The Bulldozer Concept was realised with a 2 core design which could share the hardware when the demand was based around a single thread. The engineers wanted a hardware design which would have little impact on the timing and complexity of critical paths. A structure which would also benefit from increasing the amortized bandwidth. AMD designed the chip so it could utilise the shared bandwidth with a targeted feature set to benefit both threads.
Bulldozer is a ‘monolithic’ dual core building block which can support two threads of execution. It shares latency tolerant functionality with dynamic resource allocation between threads. In real world terms this offers greater scalability and predictability than two threads sharing a single core.
The design also has bandwidth related advantages for multi threaded situations without significant loss on serial single threaded workload components. Another benefit is that when only one thread is active, it can get access to all the shared resources.
The Bulldozer front end modules can decode up to 4 instructions per cycle, which compares to 3 on the previous generation Phenom II processors.
The shared front end features decoupled predict and fetch pipelines with a prediction directed instruction prefetch design.
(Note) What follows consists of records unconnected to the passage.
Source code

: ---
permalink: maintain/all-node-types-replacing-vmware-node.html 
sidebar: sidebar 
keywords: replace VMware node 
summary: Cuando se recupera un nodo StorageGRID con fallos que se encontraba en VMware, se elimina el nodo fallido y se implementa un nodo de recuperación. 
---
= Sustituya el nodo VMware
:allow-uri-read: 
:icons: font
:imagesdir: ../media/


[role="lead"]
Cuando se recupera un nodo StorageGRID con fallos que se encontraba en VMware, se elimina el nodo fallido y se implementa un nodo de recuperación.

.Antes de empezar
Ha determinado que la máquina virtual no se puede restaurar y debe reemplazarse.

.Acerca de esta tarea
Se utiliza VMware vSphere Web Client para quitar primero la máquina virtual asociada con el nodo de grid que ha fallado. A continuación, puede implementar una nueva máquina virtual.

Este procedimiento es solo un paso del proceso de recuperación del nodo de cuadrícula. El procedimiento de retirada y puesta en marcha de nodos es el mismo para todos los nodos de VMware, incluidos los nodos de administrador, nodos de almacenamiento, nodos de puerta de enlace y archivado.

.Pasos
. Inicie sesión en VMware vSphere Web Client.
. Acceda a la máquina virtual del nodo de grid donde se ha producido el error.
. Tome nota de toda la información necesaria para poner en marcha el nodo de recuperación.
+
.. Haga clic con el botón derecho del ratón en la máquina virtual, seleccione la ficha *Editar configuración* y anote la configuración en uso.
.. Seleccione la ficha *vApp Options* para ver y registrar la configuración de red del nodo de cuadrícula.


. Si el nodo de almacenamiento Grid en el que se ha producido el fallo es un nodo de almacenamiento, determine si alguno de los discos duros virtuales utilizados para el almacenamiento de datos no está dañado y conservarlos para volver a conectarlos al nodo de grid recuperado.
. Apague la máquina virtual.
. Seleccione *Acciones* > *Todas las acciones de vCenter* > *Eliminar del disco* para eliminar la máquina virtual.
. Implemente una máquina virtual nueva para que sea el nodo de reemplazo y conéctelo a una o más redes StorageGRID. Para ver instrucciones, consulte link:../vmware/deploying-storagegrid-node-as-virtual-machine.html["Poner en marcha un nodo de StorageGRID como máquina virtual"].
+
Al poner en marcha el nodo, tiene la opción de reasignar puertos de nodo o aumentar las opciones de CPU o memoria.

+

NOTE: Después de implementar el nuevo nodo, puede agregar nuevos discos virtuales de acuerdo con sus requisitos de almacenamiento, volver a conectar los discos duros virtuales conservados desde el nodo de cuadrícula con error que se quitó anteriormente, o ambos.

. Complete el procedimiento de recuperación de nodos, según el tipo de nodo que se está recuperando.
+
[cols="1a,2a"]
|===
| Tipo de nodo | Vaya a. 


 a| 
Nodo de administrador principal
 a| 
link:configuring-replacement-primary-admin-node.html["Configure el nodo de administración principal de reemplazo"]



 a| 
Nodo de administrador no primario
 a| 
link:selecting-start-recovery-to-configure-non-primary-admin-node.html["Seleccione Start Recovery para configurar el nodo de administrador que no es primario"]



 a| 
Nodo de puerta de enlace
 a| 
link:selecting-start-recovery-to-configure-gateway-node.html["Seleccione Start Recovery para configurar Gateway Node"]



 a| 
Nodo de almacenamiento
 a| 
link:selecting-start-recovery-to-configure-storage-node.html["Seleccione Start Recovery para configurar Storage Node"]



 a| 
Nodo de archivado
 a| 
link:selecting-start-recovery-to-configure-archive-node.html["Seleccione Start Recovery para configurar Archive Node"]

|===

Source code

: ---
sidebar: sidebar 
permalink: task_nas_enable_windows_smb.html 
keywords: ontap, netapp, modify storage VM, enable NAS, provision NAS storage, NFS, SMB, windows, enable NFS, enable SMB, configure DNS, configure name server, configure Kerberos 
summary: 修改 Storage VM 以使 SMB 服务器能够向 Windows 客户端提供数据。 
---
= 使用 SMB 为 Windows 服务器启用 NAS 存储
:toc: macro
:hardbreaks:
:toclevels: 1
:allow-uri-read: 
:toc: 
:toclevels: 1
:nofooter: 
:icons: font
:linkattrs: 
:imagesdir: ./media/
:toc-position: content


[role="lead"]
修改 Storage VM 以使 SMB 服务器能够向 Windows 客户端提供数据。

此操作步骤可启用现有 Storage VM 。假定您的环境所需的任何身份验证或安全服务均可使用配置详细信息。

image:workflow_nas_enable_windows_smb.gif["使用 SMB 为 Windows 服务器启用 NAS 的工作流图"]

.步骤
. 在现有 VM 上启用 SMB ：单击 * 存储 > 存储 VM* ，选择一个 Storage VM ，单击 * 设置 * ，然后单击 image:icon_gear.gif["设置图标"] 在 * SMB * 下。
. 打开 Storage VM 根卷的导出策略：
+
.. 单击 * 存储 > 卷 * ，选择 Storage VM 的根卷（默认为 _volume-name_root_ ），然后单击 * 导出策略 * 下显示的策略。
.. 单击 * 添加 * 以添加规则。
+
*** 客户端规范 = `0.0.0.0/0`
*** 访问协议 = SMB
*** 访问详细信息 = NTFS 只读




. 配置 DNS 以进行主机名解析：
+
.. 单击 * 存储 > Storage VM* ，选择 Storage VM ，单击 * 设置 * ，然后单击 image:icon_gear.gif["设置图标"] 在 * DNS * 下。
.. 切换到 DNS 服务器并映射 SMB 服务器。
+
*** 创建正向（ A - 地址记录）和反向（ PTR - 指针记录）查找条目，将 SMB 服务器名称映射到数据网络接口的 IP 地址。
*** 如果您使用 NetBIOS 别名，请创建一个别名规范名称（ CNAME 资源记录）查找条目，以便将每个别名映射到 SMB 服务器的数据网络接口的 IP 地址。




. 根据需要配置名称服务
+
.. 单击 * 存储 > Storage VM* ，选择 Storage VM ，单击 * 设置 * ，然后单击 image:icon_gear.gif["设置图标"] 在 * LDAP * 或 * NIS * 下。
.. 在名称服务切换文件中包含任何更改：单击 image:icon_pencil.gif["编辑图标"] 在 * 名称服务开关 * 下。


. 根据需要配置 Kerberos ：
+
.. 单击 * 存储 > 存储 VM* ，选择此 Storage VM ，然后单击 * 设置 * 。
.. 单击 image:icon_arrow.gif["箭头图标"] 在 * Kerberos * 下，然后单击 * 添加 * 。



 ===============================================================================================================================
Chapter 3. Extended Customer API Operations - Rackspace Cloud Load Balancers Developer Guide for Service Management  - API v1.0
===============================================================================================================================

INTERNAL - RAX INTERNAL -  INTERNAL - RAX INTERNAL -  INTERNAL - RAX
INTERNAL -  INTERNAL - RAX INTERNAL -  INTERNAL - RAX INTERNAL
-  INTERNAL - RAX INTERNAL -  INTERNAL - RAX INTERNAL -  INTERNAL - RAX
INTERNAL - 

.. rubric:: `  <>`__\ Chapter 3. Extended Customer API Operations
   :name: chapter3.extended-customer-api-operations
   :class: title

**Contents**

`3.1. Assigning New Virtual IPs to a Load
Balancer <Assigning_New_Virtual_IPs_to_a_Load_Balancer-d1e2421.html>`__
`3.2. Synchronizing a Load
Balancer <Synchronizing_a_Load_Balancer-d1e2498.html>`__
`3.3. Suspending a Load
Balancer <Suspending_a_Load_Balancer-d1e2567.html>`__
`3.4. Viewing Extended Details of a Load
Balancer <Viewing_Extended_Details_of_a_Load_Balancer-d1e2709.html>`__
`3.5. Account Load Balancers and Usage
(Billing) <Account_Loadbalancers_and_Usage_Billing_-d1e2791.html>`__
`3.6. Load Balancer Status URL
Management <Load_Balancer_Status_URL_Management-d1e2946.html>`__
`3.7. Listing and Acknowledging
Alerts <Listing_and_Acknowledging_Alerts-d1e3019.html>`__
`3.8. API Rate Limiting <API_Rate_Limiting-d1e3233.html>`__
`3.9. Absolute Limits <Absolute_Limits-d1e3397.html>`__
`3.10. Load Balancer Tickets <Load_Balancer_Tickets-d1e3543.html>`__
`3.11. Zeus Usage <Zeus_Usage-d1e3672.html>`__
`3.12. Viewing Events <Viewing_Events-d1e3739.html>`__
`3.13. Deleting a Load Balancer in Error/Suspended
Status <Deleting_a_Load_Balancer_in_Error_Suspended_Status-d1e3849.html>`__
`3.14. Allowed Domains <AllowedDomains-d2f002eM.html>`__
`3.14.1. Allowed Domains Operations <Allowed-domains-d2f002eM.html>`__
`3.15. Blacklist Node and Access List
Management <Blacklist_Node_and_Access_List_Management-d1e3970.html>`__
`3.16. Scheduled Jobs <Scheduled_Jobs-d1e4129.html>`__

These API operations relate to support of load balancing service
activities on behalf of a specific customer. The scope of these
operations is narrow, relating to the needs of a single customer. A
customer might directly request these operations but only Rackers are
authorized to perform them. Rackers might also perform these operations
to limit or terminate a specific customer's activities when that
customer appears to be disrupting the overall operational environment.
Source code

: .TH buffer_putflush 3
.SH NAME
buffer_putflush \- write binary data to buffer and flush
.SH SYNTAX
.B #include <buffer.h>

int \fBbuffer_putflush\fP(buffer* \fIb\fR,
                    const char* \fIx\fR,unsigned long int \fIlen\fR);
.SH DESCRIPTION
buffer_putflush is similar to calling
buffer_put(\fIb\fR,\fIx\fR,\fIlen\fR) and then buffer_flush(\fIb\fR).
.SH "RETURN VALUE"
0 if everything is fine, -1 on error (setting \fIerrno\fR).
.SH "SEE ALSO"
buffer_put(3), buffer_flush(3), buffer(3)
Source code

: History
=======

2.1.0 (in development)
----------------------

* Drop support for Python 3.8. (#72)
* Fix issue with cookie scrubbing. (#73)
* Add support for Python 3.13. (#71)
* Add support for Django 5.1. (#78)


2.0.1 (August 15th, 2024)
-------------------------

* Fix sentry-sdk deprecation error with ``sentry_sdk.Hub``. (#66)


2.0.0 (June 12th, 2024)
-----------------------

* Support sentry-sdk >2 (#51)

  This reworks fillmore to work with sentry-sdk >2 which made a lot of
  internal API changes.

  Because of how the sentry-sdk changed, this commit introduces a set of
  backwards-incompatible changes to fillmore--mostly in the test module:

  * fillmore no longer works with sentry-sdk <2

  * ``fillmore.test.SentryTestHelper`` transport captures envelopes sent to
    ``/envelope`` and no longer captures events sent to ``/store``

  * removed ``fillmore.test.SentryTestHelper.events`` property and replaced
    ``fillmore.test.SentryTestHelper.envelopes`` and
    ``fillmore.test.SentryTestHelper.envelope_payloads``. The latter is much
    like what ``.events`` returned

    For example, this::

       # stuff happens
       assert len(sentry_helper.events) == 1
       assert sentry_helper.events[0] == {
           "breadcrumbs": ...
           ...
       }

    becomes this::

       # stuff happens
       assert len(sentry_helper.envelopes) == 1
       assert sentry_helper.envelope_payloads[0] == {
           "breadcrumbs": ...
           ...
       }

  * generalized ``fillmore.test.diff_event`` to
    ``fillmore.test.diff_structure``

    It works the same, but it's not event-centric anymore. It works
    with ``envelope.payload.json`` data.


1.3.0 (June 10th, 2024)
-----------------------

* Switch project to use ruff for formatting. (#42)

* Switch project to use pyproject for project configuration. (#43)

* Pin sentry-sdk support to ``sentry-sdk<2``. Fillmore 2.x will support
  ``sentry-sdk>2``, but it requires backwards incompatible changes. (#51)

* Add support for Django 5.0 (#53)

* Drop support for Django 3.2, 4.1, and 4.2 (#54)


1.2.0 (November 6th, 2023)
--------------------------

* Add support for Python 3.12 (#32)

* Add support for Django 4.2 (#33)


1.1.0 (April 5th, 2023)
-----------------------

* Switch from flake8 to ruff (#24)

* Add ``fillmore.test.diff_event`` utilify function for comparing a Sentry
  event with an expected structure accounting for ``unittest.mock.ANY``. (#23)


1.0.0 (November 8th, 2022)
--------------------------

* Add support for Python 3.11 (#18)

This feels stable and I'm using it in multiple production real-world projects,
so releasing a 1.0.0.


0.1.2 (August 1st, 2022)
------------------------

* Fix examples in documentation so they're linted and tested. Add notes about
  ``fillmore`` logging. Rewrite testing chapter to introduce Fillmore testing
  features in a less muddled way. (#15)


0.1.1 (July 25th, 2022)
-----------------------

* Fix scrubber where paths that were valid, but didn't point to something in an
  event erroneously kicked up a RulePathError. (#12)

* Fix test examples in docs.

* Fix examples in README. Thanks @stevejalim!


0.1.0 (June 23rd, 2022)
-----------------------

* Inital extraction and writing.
This is fed into the dedicated cores which feature a unified scheduler per core and a way predicted 16k byte L1 Dcache.
The shared FPU features co processor organisation and reports the completion of tasks back to the parent core. There are dual 128 bit packed integer pipes and a unified scheduler for both threads. The chip has a 16 way unified L2 cache.
AMD are using the same die for their desktop and server products, each Bulldozer module has two cores, for a total of eight. Zambezi, Interlagos and Valencia chips all follow this structure.
Above, a breakdown of the chip structure. There is 128kb of Level1 data cache, split into 16kb per core. There is 256k of Level 1 instruction cache, split into 64kb per module. Finally there is a 8MB of Level 2 cache, split into 2 MB per module.
The Integrated Northbridge controls a total of 8MB of Level 3 cache, with two 72 bit wide DDR3 memory channels and four 16 bit HyperTransport links. AMD have attempted to minimise the silicon area by sharing functionality between two cores, and circuits are power gated dynamically to help improve power efficiency.
The AM3+ platform offers support for CPU voltage loadline as well as increases in both ILDT current and DRAM current. This will help improve HyperTransport link speeds. Out of the box memory support extends to DDR3 1866mhz speeds.